Now, I'm not for the financial reform bill because it's basically a power grab for the federal reserve which we know is up to no good and it's just in bed with the bankers. In Orweillian language the bill creates a consumer watch dog to be run by the fed... and despite with the problems in the financial crisis being so clear- credit rating agencies weren't touched? I would think that if it were a good bill than it would cover that... but this is a bad bill, and it even makes it harder to sue over this kind of stuff.

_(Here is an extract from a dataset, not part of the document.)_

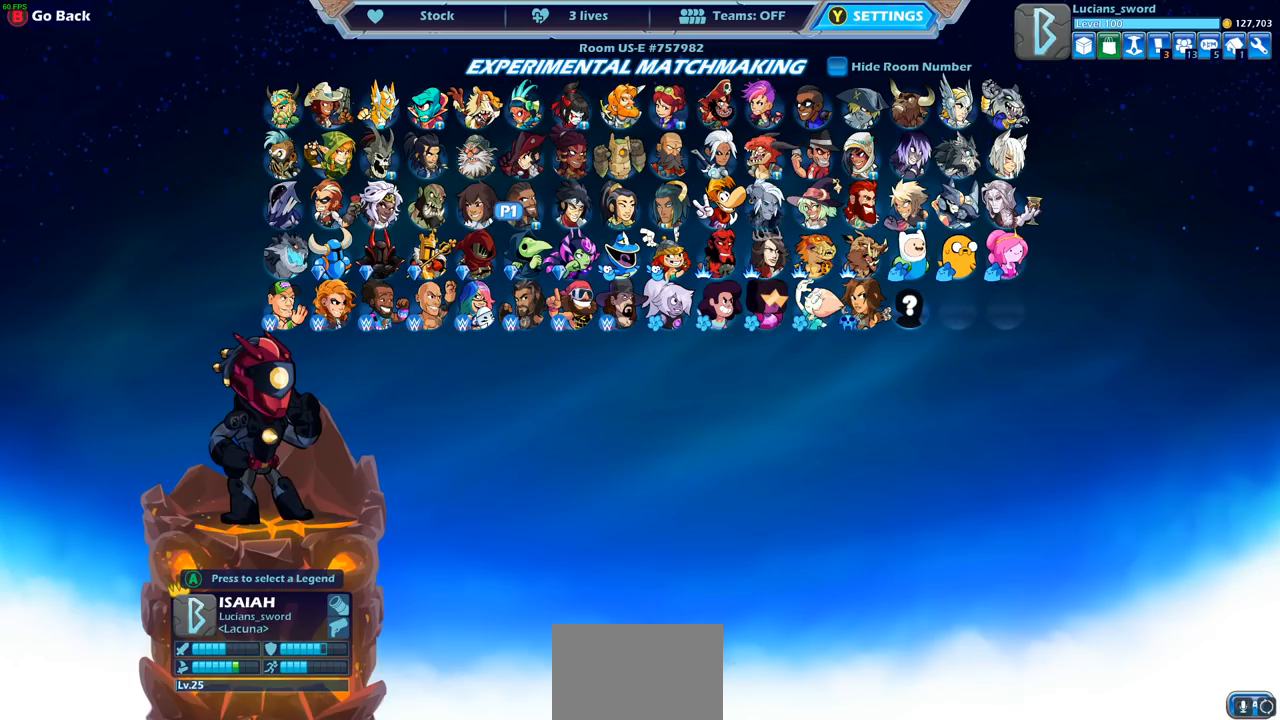
Gameplay with a controller (PlayStation layout); each line is a JSON object with the inputs held at the frame after it. "events" lists button and stick changes between this image and that frame as [ms after this image, input, new state], when the widget could be followed in between.
{"buttons": [], "left_stick": "center", "right_stick": "center", "events": [[300, "DPAD_LEFT", "down"], [383, "DPAD_LEFT", "up"]]}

So, I guess I have two thoughts on this: what the hell was congress thinking? Congress could have made a simple financial reform bill that could have attacked the problems head on but instead they don't make a strong bill that does much of anything. So it means that even when the government TRIES to do something with regulation, it can't touch the real problems... because well, I don't know if they're stupid or how many of them received bribes not to do it. I'm not for government intervention myself but if I were a congressmen I would try to write a good bill. A good bill is better than a bad bill because we're all worse off under the said bad bill. I also think that more analysis needs to be done of the financial reform bill... I find it rather scary that credit rating agencies weren't touched, and I would like to know how they talked about what kinds of things would pass in the bill or not.

posted on Dec, 30 2010 @ 01:47 AM
The consumer credit game is a sham. In order to have good credit you must place yourself into debt. In order to do so, you must obtain credit.

Credit, when applied to a business is merely an investment. While the same can be said of consumers, the investment is that you will fail to meet the terms of the credit.

This is why the debt industry is one of the largest industries in the world.

posted on Dec, 30 2010 @ 04:09 AM
It is great to see people starting to take notice and trying to understand the problem, there is a lot of deep and complex terminology scaring most people from even touching it. Starting to make sense of it and talking about it is the best way for the simple troubled concepts to surface and be addressed, good work.